There’s a running theme throughout Stranger Things that love is far more powerful than hate. If you’ve been paying attention to what we’ve laid out so far, most of what’s happened on Stranger Things isn’t Henry’s fault. He was corrupted by the Dimension X Mind Flayer, used and abused by Dr. Brenner, and even tried to escape the influence of the creature in the play thanks to his love for Patty. Joyce and Hopper know him as a weirdo, but not a bad one (at least not initially), and there’s every chance this is what Max and Holly will discover once they more fully explore his memories. Certainly it seems incredibly likely they’ll find out what happened to Henry in the cave in Nevada, and discover that he has been infected… and can potentially be cured.

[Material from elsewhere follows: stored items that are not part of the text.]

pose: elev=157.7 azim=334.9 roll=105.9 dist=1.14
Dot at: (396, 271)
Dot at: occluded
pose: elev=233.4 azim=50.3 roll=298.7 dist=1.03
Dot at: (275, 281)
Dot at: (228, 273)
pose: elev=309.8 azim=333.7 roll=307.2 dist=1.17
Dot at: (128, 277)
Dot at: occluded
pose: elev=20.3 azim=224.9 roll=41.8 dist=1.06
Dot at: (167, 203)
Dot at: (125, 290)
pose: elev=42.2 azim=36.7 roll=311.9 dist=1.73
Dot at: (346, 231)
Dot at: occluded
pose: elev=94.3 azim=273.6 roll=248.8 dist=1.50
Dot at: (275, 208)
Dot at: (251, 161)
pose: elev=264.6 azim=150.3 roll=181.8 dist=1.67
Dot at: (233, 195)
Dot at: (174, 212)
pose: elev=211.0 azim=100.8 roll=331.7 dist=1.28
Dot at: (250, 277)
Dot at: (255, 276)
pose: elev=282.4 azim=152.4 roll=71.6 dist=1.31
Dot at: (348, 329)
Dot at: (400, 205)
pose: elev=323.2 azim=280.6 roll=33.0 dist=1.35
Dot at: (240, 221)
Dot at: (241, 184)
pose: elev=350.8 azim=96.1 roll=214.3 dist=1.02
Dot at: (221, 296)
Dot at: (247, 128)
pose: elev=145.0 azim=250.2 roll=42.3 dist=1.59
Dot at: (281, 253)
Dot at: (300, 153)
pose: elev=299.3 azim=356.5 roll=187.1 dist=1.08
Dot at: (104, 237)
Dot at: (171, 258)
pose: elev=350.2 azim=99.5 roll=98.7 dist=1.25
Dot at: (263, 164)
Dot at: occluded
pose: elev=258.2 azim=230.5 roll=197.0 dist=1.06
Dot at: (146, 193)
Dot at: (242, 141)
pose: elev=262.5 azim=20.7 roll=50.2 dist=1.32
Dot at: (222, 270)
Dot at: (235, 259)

There’s a running theme throughout Stranger Things that love is far more powerful than hate. That’s true in The First Shadow as well, though in that case, hate – at least with Henry – ultimately wins. In the TV show, it’s looking increasingly likely that the way to beat Vecna isn’t to kill him, but to bring him back to humanity, cut him off from Dimension X, and save the day. Beat him with love, not hate? That would definitely be worth the price of admission.